One of the fastest ways to accumulate wealth in real estate is by owning rental properties. While this is certainly no secret, there are many different strategies employed for each individual investor. You can opt for properties with a higher return that might need more attention, you can look to purchase many smaller properties throughout the course of the year or you can look for larger commercial properties with many more units. Before you purchase any rental property, you need to assess your goals and come up with a strategy that is best for you and your business.
Owning rental property is full of many different challenges. If you think that you can buy any property, slap a coat of paint on in the living room and wait for the checks to come, you will be in for quite a surprise. Owning rental property and developing a portfolio require time, money and plenty of patience. This is the case, whether you own one small single-family or multiple commercial units. You need to accept that there will be calls at all hours of the night from tenants that have never lived on their own before or from neighbors complaining about a car parked near their yard.
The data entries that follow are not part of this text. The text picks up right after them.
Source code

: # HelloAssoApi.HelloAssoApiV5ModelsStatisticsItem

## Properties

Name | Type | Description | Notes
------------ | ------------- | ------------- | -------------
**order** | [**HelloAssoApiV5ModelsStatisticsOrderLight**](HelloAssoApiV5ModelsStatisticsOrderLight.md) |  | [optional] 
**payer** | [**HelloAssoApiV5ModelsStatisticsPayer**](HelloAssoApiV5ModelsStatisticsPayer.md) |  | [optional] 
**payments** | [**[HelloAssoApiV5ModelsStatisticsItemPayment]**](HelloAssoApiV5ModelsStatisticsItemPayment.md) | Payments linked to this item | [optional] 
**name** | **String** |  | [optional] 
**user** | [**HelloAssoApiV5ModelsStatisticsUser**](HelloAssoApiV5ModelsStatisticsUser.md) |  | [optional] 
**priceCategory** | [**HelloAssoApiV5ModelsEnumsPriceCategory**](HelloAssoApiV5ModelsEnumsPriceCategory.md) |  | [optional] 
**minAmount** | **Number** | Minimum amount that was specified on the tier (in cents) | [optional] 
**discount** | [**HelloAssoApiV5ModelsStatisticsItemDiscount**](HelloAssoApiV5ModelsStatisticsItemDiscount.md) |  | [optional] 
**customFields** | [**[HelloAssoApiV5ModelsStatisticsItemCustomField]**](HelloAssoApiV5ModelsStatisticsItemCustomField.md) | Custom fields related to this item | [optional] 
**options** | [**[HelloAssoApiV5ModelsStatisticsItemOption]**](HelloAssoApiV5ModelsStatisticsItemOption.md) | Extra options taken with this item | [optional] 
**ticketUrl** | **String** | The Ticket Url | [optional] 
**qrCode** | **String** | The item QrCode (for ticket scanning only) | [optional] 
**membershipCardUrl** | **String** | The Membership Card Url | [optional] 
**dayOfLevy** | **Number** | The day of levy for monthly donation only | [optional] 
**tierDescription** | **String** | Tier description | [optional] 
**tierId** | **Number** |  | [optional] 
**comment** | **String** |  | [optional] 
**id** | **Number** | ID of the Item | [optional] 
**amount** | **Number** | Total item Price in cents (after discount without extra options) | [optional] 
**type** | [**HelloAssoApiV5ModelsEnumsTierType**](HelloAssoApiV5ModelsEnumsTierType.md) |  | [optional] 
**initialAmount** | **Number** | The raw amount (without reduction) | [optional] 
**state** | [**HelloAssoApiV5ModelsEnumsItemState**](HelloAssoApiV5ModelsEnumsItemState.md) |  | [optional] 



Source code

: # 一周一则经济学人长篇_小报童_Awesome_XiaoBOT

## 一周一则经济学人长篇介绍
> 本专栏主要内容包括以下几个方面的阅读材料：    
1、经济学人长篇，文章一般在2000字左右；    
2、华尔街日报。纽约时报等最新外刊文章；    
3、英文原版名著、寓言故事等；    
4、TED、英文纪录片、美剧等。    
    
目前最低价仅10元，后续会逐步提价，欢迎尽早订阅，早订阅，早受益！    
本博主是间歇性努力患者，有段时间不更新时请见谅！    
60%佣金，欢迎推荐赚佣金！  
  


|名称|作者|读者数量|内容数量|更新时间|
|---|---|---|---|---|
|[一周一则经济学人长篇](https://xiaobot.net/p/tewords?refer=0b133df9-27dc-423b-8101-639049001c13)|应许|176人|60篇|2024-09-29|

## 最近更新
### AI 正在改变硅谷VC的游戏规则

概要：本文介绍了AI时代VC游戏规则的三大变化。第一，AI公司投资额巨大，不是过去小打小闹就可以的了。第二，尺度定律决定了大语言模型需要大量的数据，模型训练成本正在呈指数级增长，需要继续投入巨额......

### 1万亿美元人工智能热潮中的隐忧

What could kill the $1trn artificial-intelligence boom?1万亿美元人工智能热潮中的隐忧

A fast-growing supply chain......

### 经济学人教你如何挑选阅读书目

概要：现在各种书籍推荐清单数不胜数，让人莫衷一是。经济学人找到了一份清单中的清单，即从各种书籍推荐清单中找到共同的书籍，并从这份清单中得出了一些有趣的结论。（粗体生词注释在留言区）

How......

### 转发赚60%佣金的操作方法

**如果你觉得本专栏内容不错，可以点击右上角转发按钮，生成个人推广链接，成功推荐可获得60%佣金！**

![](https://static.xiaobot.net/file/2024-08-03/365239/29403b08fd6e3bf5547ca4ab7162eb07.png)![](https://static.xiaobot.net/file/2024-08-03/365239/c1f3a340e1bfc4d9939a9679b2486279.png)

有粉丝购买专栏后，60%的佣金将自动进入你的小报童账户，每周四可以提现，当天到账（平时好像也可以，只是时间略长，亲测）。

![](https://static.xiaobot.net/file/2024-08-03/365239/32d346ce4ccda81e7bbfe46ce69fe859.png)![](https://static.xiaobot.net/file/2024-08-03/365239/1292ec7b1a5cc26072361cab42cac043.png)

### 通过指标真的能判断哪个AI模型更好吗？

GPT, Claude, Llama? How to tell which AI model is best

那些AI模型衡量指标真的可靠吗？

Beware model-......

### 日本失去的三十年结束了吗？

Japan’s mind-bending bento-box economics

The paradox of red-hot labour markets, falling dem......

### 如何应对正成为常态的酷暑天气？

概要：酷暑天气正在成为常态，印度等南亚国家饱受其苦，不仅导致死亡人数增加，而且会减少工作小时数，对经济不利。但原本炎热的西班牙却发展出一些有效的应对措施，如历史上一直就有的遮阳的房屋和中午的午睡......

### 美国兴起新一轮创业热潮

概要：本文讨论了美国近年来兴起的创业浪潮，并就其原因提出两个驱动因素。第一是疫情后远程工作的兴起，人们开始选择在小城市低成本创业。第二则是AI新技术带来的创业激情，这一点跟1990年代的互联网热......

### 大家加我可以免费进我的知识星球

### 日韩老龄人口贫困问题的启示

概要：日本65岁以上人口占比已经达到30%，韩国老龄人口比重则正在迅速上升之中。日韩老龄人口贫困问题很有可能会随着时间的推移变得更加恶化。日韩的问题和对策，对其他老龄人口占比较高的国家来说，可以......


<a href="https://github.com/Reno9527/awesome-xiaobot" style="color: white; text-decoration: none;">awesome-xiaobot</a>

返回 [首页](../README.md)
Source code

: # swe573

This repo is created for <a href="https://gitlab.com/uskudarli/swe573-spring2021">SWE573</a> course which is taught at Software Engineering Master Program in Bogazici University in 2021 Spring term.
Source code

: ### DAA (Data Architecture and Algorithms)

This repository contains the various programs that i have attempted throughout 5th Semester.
Whatever your goals are, you should first accept that it won’t be easy being a landlord and there will be many times that it will be very frustrating. Once you acknowledge this, you can start to think about which type of properties you want to look for.
With most every rental property, you will be faced with the choice of generating monthly cash flow versus trying to accumulate long term appreciation. The perfect scenario will do both for you, but this may not always be the case. Some properties can give you the cash flow you are looking for, but may take several years to take off in value. If you buy in a good area where demand is high, you can get maximum rental price. Because of this, you will most likely have to pay at the top end of the market price when you purchase. This means that pulling money out may be difficult or take several years until home values rise. Under this scenario, you will make money monthly, but the bulk of your investment will be tied up for several years preventing you from using that money elsewhere. The property will appreciate over time, but not for several years down the road.
An alternative to this is to buy a property below market value with less yield every month but a better short term sales option. The monthly cash flow is only seen as a bridge until you decide to sell. This could happen in only a few months or even a few years but your mindset from the time you purchase is to get in and out in a short time frame. Knowing this will impact the type of work you put into the house and the lease structure you provide. If you think you are going to sell within six months you may opt for a month to month lease and only put work in that can cover the short term. The rent received is not your main goal rather just something that will cover your expenses and leave you positive until you sell. What many investors that opt for this strategy find is that while the intent may be to sell nothing is guaranteed. They could find that the rental market may be stronger than the buying market and want to hold onto the property for one more lease. One lease turns into two and soon enough you are five years after you bought. You can look to fix problems inexpensively but never just put a band-aid on a property that may come back to haunt you.
What is fairly universal among landlords is that a quality tenant is better than trying to squeeze every dime out of the property. Your goal may call for you to try to get $1,100/mo. in rent but if an existing tenant is paying $1,000 it is probably worth the $100 a month to keep them for another lease. A bad tenant can make even the most conservative goals difficult. Your time is one of the most important assets you have in business. If you have to spend it dealing with tenant complaints or issues with your property, that is time you can’t spend elsewhere. Bad tenants can not only sap you of your time, they can lead to you hiring a property manager that will cut into your monthly cash flow. Make sure your goals account for the various issues that will come up with existing tenants, your property and finding new tenants from lease to lease. The path of least resistance is often the best plan of attack when it comes to dealing with rental properties.
There is a lot that goes into deciding to buy a rental property. With all of the options and the amount of work that goes into being a landlord, it may not be for every type of investor. Before you find a rental niche that works for you, write down your goals and strategies for owning rental properties. If your goals are in line with the properties you buy this can start you on your path to real long term real estate wealth.